BRASILIA/SAO PAULO (Reuters) - A college dropout born in exile during Brazil's long military dictatorship was elected as the new speaker of the house for Latin America's biggest nation, thrusting his center-right party back into the spotlight amid deep political turbulence.
The selection on Thursday of Rodrigo Maia, the pragmatic 46-year-old scion of a political family, to lead Brazil's unruly lower house bodes well for interim President Michel Temer.
Temer wants to push unpopular austerity measures through the lower house in a bid to stabilize the nation's ailing economy _ and will have an easier time doing so with his personal choice Maia setting the agenda of the house.
Maia, from the Democratas (DEM) Party, wept upon winning the speakership and vowed to lead the house with "simplicity" - which would be a stunning change from the chaotic manner of former speaker, the scandal-plagued Eduardo Cunha.
Cunha was forced from office on corruption charges - but did not leave before engineering the impeachment of suspended President Dilma Rousseff in May.
A federal deputy since 1999, Maia is known for reaching out to and supporting leftist colleagues when needed. He also reached out to the left in his bid for the speakership in recent days.
"I wouldn't have won without the left," Maia told journalists following his victory. "All together, we have the conditions to come up with a consensus agenda."
His immediate priorities are creating a federal spending cap and pension reform - which he hopes to accomplish in his short mandate that only runs until next February.
Temer praised the election of his ally.
"There will be much more harmony, which will be useful for the presidency," he said at an event on Thursday.
Congressional support for unpopular measures such as pension reform, which requires a super majority of 308 representatives to amend the constitution, remains uncertain. Still, Maia's background as an experienced dealmaker boosted market optimism.
Stocks climbed to their highest in more than one year, and the currency gained more than 1 percent.
Maia represents the comeback of the DEM party, which even in Brazil's scandal-ridden congress stands out, with dozens of its members facing charges or under investigation for a litany of accusations.

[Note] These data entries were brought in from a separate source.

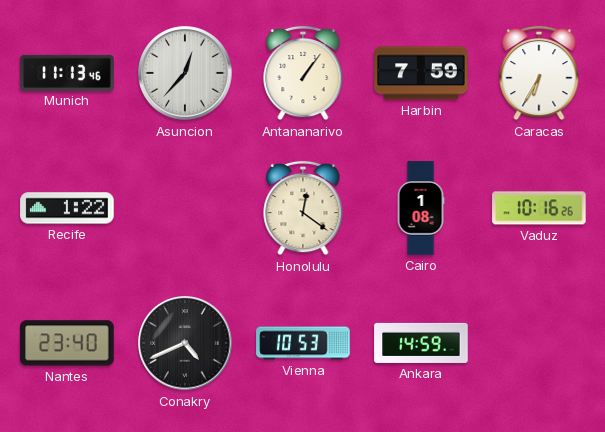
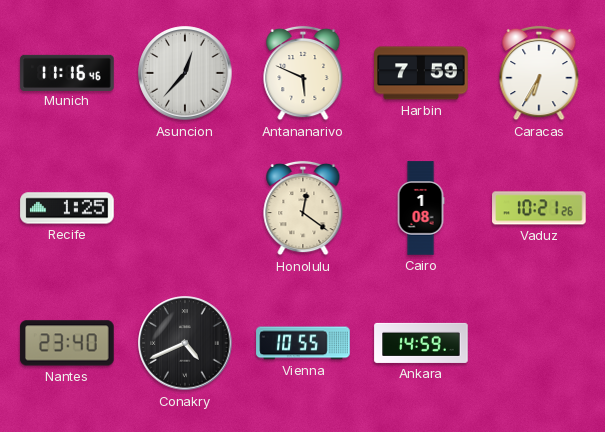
Munich: 11:13 -> 11:16
Antananarivo: 1:06 -> 5:49
Recife: 1:22 -> 1:25
Vaduz: 10:16 -> 10:21
Vienna: 10:53 -> 10:55
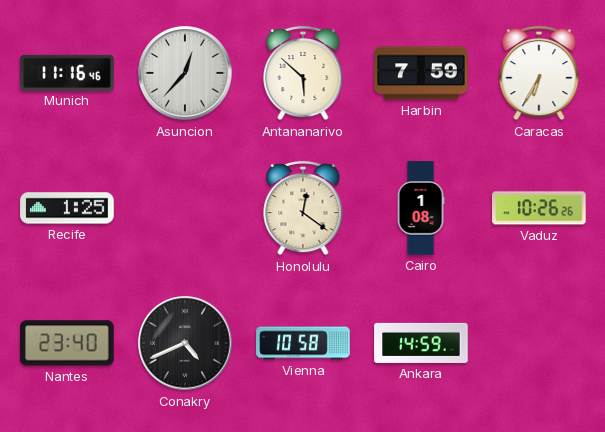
Antananarivo: 5:49 -> 5:52
Vaduz: 10:21 -> 10:26
Vienna: 10:55 -> 10:58
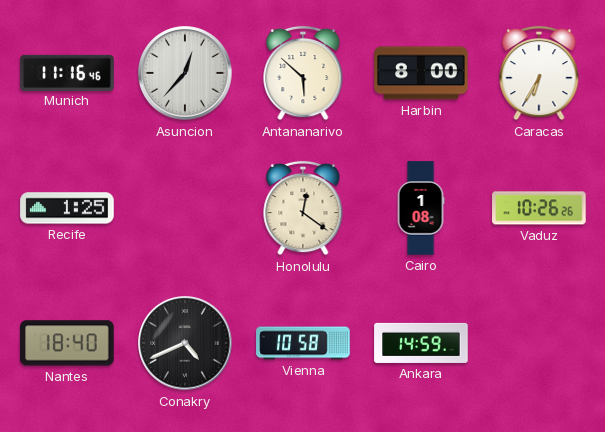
Harbin: 7:59 -> 8:00
Nantes: 23:40 -> 18:40
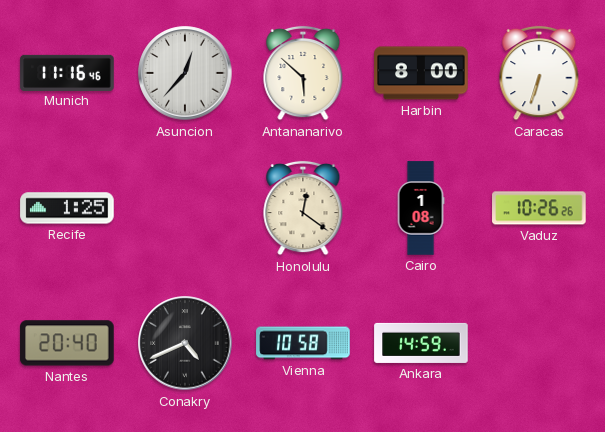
Caracas: 6:35 -> 6:33
Nantes: 18:40 -> 20:40
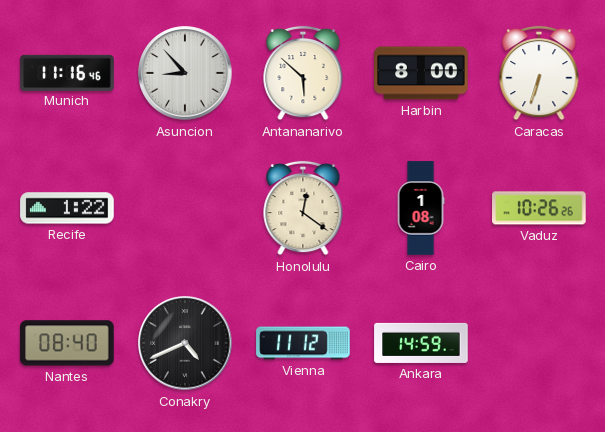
Asuncion: 12:37 -> 8:53
Recife: 1:25 -> 1:22
Nantes: 20:40 -> 08:40
Vienna: 10:58 -> 11:12
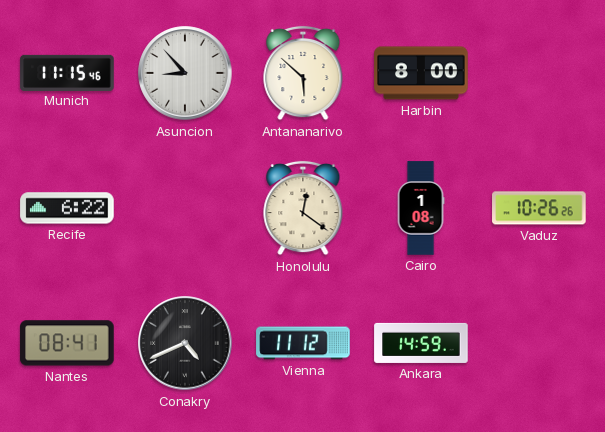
Munich: 11:16 -> 11:15
Caracas: 6:33 -> none
Recife: 1:22 -> 6:22
Nantes: 08:40 -> 08:41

But the party has been trying to portray itself as a rejuvenated, urbane and more pragmatic group than it was two decades ago.
Then, it was known as the Liberal Front Party (PFL) and was a junior member of former President Fernando Henrique Cardoso's governing coalition.
But since the turn of the century it has shrank in size, mostly because its stronghold in northeastern Brazil where it had long controlled pork-barrel politics began to support Lula's Workers Party.
Maia, the son of former Rio de Janeiro mayor Cesar Maia, became a leader of the Democratas early in his career, as the party struggled in opposition to the popular Lula during his two terms.
Within the party, Maia rose by strongly advocating for and winning a party re-branding.
PFL shifted focus to the urban middle-classes dissatisfied with Lula's leftist policies and renamed itself the Democrats in 2007, the same year Maia was elected party president.
Born in the Chilean capital Santiago in 1970 where his family sought exile from a military dictatorship in Brazil, Maia had a brief stint in banking, working at mid-sized lenders Banco BMG SA [BNBMG.UL] and Banco Icatu SA before starting his political career in 1996 at age 26.
He studied economics but did not graduate, according to his biography at the lower house's website.